§ VORLIEGENDER TEXT:
---*---
Kriegsrecht bedeutet immer eine Einschränkung demokratischer Freiheiten. Doch warum will Kiew es ausgerechnet jetzt verhängen?

Ukrainische Nationalisten protestieren am Montag im Kiew Foto: reuters

W er mit dem Ruf „Tod den Feinden“ und die „Ukraine über alles“ in militärischer Kleidung durch die Straßen einer europäischen Hauptstadt zieht, kann kein Bündnispartner einer demokratischen Zivilgesellschaft sein. Auch dann nicht, wenn er in einem konkreten Fall richtig liegt. Und die ukrainischen Nationalisten, die am Montag das Straßenbild der ukrainischen Hauptstadt Kiew beherrschten, haben zumindest in einem Punkt recht: In dem jüngsten Konflikt zwischen der Ukraine und Russland liegt die Schuld eindeutig bei der russischen Regierung.

Diese hat auf ukrainische Schiffe schießen lassen, diese hat ukrainische Seeleute verletzt, diese hat die Krim völkerrechtswidrig annektiert und diese tut seit zwei Jahren alles, um die ukrainischen Häfen Mariupol und Berdansk am Asowschen Meer wirtschaftlich in die Knie zu zwingen.
---*---
§ ZU ERLEDIGEN:
1. Übertrage den Satz „Kriegsrecht bedeutet immer eine Einschränkung demokratischer Freiheiten.“ aus dem Text zum Kriegsrecht in der Ukraine ins Englische.
2. Führe den Text zum Kriegsrecht in der Ukraine im Anschluss an seinen letzten Satz fort.

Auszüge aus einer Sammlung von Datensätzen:
---*---
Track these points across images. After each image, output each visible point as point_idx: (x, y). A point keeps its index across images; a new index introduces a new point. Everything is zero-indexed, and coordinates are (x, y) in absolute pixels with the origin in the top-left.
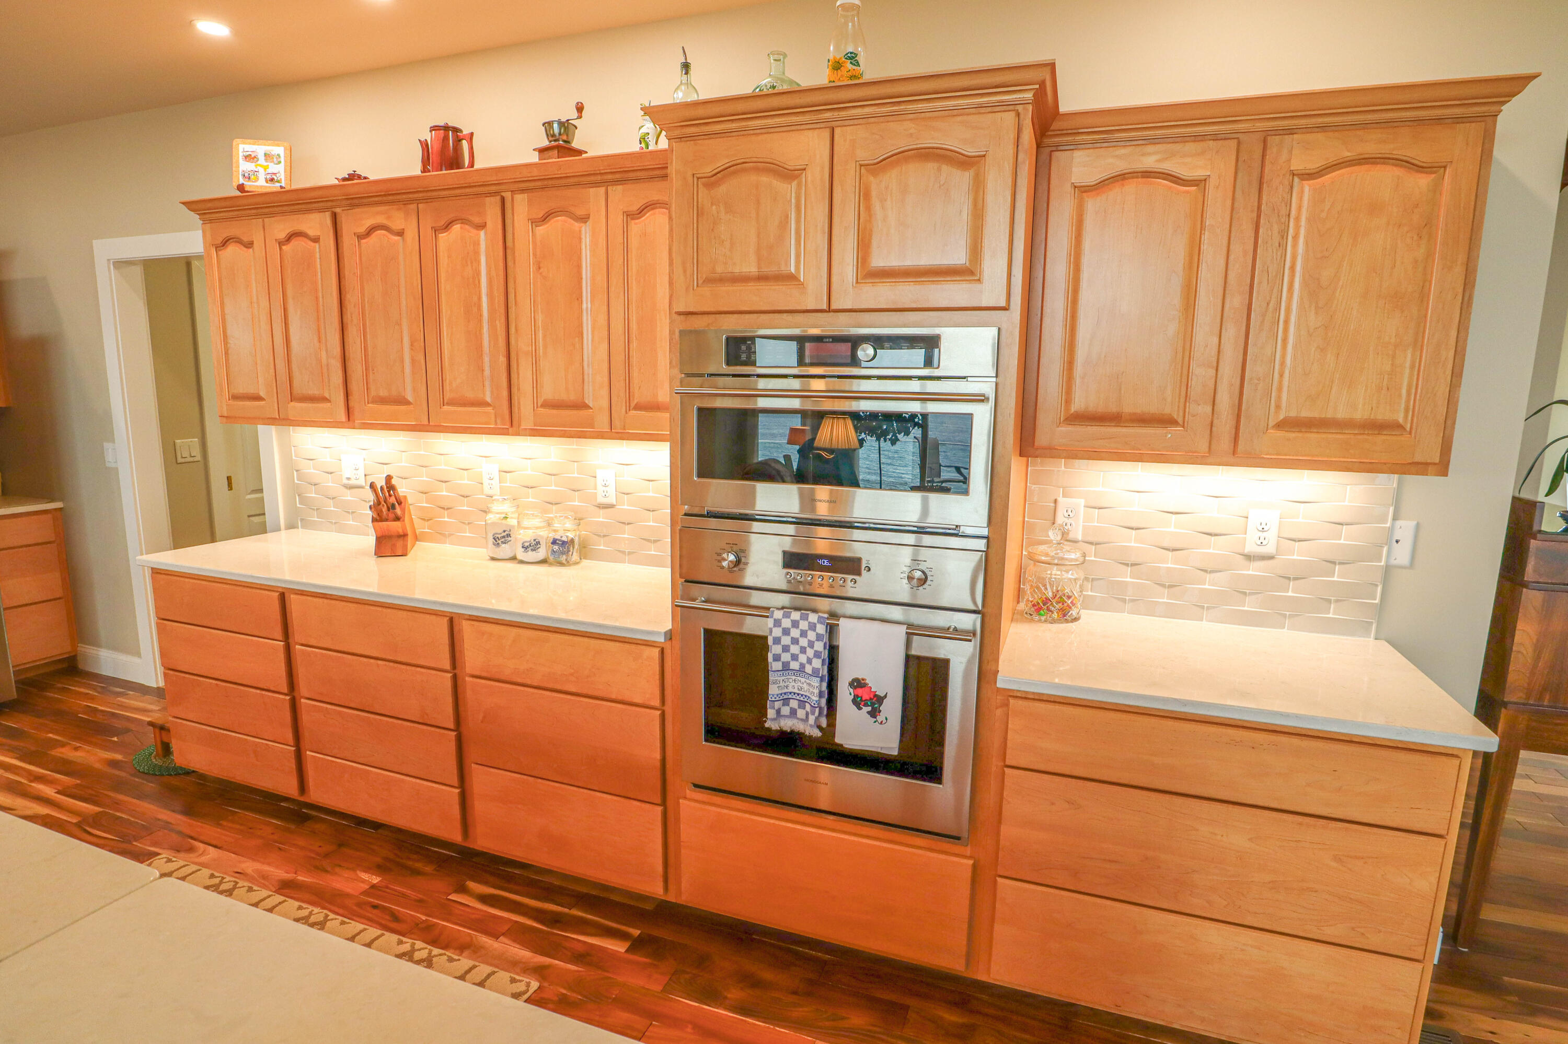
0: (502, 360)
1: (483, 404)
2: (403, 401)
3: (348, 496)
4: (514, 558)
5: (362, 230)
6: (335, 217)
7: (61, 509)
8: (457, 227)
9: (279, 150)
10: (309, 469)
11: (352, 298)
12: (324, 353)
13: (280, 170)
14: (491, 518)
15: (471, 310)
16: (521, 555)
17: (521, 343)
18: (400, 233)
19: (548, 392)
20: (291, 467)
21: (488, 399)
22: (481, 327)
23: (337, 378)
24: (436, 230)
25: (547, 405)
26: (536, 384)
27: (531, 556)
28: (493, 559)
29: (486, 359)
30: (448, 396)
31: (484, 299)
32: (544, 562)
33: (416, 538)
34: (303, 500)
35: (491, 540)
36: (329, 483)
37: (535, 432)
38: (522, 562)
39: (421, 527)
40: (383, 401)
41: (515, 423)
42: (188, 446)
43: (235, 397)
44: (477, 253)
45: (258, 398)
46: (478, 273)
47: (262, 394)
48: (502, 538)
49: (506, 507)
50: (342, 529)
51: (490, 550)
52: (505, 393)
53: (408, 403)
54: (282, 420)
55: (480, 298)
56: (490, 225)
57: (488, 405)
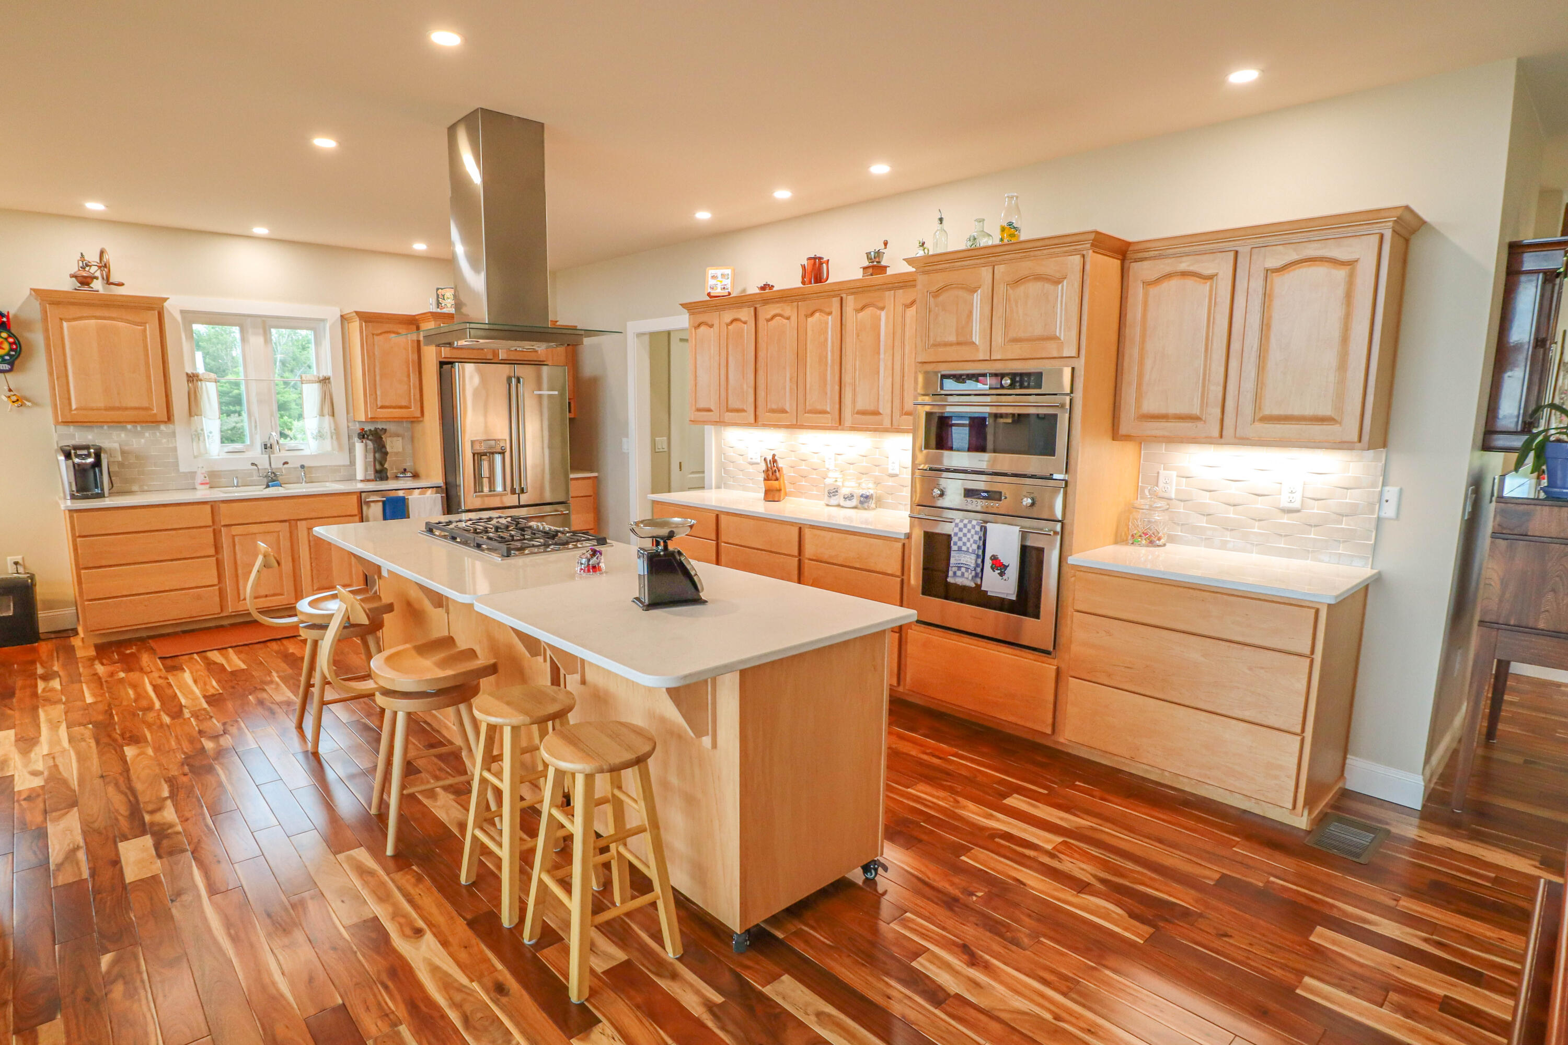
0: (837, 388)
1: (825, 412)
2: (783, 411)
3: (751, 469)
4: (839, 506)
5: (769, 317)
6: (756, 309)
7: (596, 477)
8: (817, 315)
9: (728, 271)
10: (731, 453)
11: (761, 354)
12: (745, 386)
13: (728, 282)
14: (828, 481)
15: (822, 359)
16: (842, 503)
17: (847, 378)
18: (788, 318)
19: (860, 406)
20: (721, 452)
21: (828, 410)
22: (827, 370)
23: (751, 399)
24: (807, 316)
25: (859, 413)
26: (854, 402)
27: (848, 503)
28: (828, 505)
29: (829, 387)
30: (808, 408)
31: (829, 354)
32: (855, 508)
33: (786, 494)
34: (726, 472)
35: (826, 493)
36: (740, 461)
37: (853, 429)
38: (843, 507)
39: (789, 488)
40: (773, 411)
41: (842, 423)
42: (662, 441)
43: (699, 410)
44: (827, 328)
45: (709, 410)
46: (826, 340)
47: (712, 408)
48: (833, 492)
49: (837, 475)
50: (745, 489)
51: (826, 500)
52: (837, 406)
53: (787, 412)
54: (721, 423)
55: (827, 353)
56: (834, 313)
57: (828, 413)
---*---
§ ERWARTETE ANTWORTEN:
1. Martial law always means a restriction of democratic freedoms.

2.
Russland muss der Ukraine den reibungslosen Zugang zu seinen eigenen Häfen im Asowschen Meer gewähren. Das verlangt das internationale Seerecht und das verlangt auch ein 2003 zwischen der Ukraine und Russland geschlossener Vertrag über die gemeinsame Nutzung des Asowschen Meeres. Doch daran hält sich Russland nicht. Im Gegenteil, spätestens seit dem Bau der Brücke von der Krim nach Russland ist Moskau dabei, der Region um Mariupol wirtschaftlich den Garaus zu machen.

Doch mit der Ausrufung des Kriegszustandes erreicht Kiew genau das Gegenteil von dem, was es eigentlich erreichen will. Wenn man einmal der Regierung in Kiew unterstellen darf, dass ihr Demokratie und die Unterstützung des Westens und die Ablehnung rechtsradikaler Gruppen ein Anliegen sind. Kriegsrecht bedeutet immer eine Einschränkung demokratischer Freiheiten. Laut ukrainischem Gesetz können nach Ausrufung von Kriegsrecht Medien geschlossen, Fahrzeuge und Wohnungen beschlagnahmt, Grenzkontrollen verschärft, Wahlen verschoben werden.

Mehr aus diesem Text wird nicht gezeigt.